LIVE · BRIEFING WIRE
FlightLogic Brief Daily aviation wire
← Reddit
● RDT COMM ·BigEye3291 ·June 7, 2026 ·00:53Z

Need advice - line check (IOE)

A first officer with 1,500 hours at a regional airline struggled during initial operating experience on the Embraer jet, failing to obtain a line check recommendation within the stipulated 75 hours despite passing the checkride on the first attempt. After receiving an additional 40 hours from the Training Board, the pilot continued to experience difficulties with procedural execution, descent planning, and unstable approaches, resulting in another failure to gain the line check recommendation. The pilot faces a second Training Board meeting within a week, though union representatives indicated the situation has not progressed to employment termination.
Detailed analysis

A first officer at a U.S. regional airline operating the Embraer jet series has documented a protracted Initial Operating Experience (IOE) process that has extended well beyond the standard completion window, offering a candid look at a challenge that remains quietly common in regional aviation despite rarely being discussed openly. The pilot, arriving at the jet with approximately 1,500 hours total time, passed the Part 141/142 simulator training and FAA checkride on standard attempts but encountered persistent difficulty during line flying — specifically with descent planning, procedural recall under pressure, and maintaining situational awareness at a pace consistent with line operations. After failing to obtain a line check recommendation within the carrier's standard 75-hour IOE window, the pilot was reviewed by a Training Board, granted an additional 40 hours, and has now exhausted that extension without recommendation, triggering a second Training Board appearance.

The IOE environment described here reflects a structural tension that exists across many regional operators: the line check captain pool is not a standardized training function in the same way simulator instruction is, and the quality and temperament of individual captains assigned to IOE candidates varies significantly. The pilot's account distinguishes clearly between captains who were encouraging and patient versus those who were agitated and sarcastic — a distinction that carries genuine operational weight. Adult learning under evaluative stress is well-documented to suppress performance, particularly in procedural recall and spatial awareness tasks. When an IOE candidate is paired with captains who respond to errors with impatience or sarcasm rather than instructional correction, the training environment degrades in ways that are difficult to quantify but entirely real. Union representation at this stage is appropriate and the union's assessment — that termination is not imminent — aligns with how most pilot contracts structure progressive training support before separation becomes an option.

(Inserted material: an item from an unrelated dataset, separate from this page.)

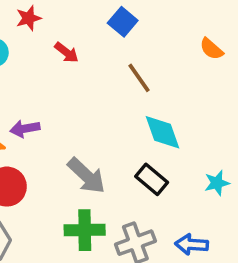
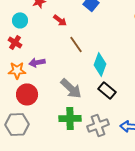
brown line: (139, 78) -> (76, 44), moved
cyan diamond: (163, 132) -> (100, 64), moved, turned 40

For working pilots and aviation operators, this case illustrates several systemic realities in the regional pipeline. The jump from piston or turboprop flying to a glass-cockpit regional jet under Part 121 operating rules represents one of the steepest cognitive transitions in professional aviation. The compressed pace of airline operations — multiple legs per day, ATC demands, company dispatch requirements, and crew coordination protocols all running simultaneously — creates a workload environment that simulator training approximates but cannot fully replicate. The 1,500-hour ATP minimums established under the Airline Safety and FAA Extension Act of 2010 were intended to ensure a broader aeronautical foundation before Part 121 entry, but hours alone do not develop the specific scan patterns, automation management habits, and energy management instincts that line flying on a jet demands. Extended IOE situations, while not common, are not rare either, and carriers maintain Training Board procedures specifically because the transition is understood to be non-uniform across candidates.

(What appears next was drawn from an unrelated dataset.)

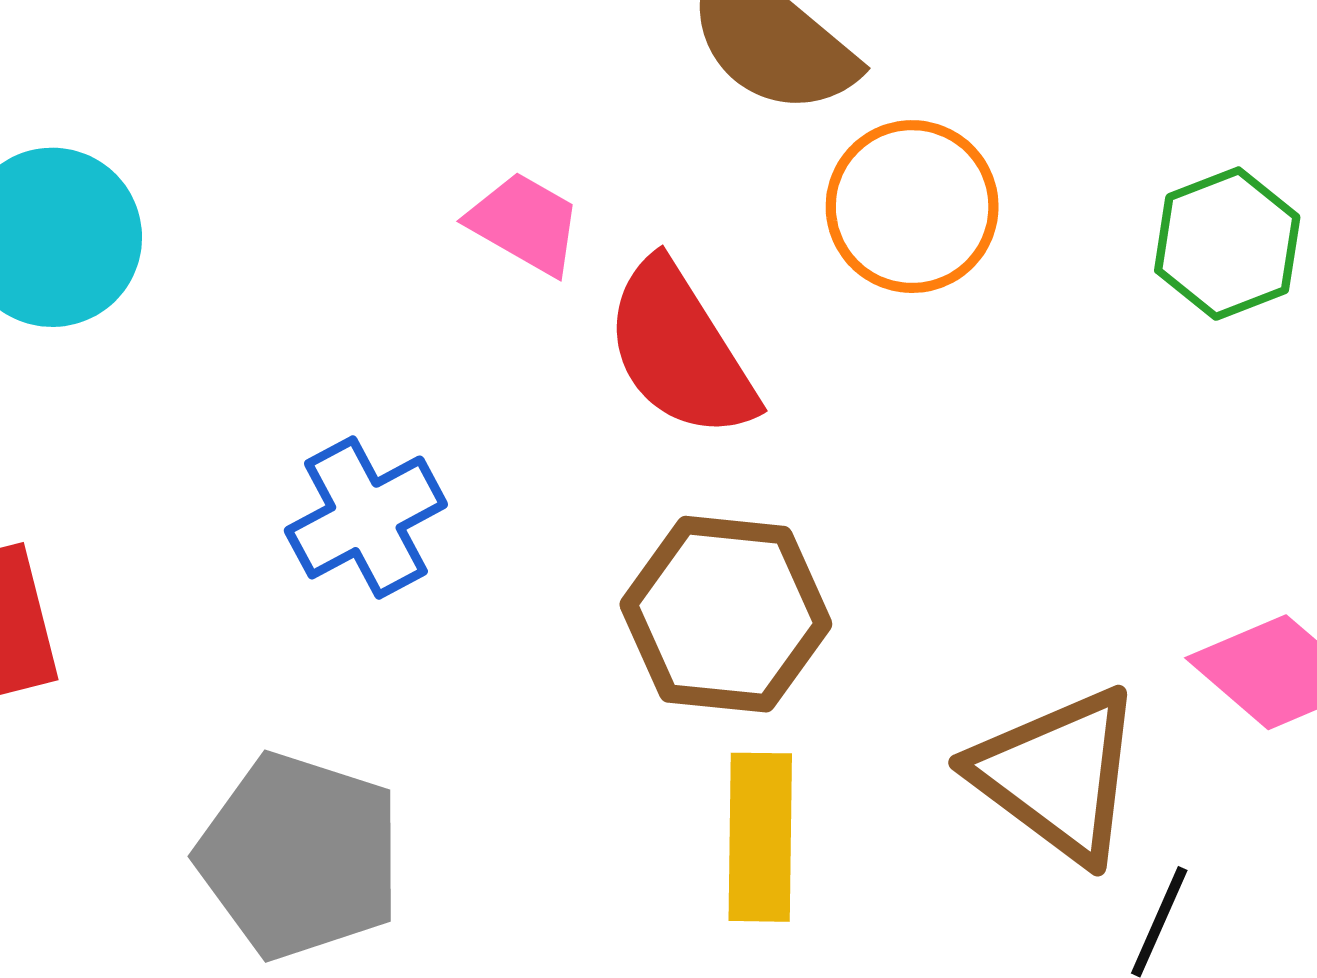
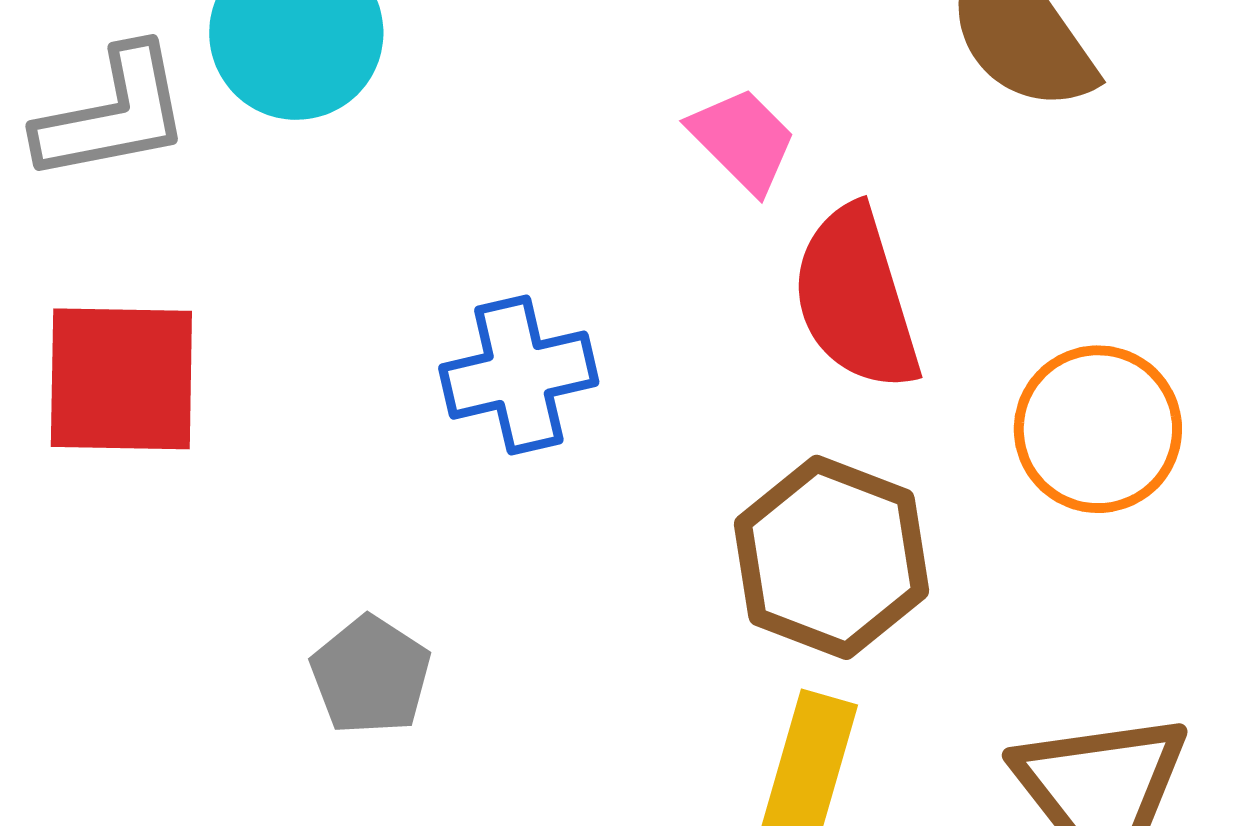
orange circle: (912, 207) -> (1098, 429), moved
gray pentagon: (300, 856) -> (371, 675), size x0.6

The broader trend this case reflects is a continuing strain on regional airline training infrastructure at a time when pilot hiring volume remains elevated across the industry. As major carriers have continued pulling pilots from regional feeders, regionals have been onboarding new-hire first officers at a pace that stresses both simulator availability and qualified line check captain resources. The result, in some operations, is IOE programs that are technically compliant but inconsistent in execution — where the mentorship quality a new FO receives depends heavily on scheduling randomness rather than deliberate training design. Several regional operators have responded by formalizing IOE captain selection and training, recognizing that the line check function is not simply an evaluation but the final and most consequential phase of new-hire pilot development. For candidates navigating extended IOE situations, documentation of each leg, debrief notes, and active engagement with chief pilots and union reps remains the most practical path forward, as Training Boards at most carriers are designed to find retention solutions before separation becomes the outcome.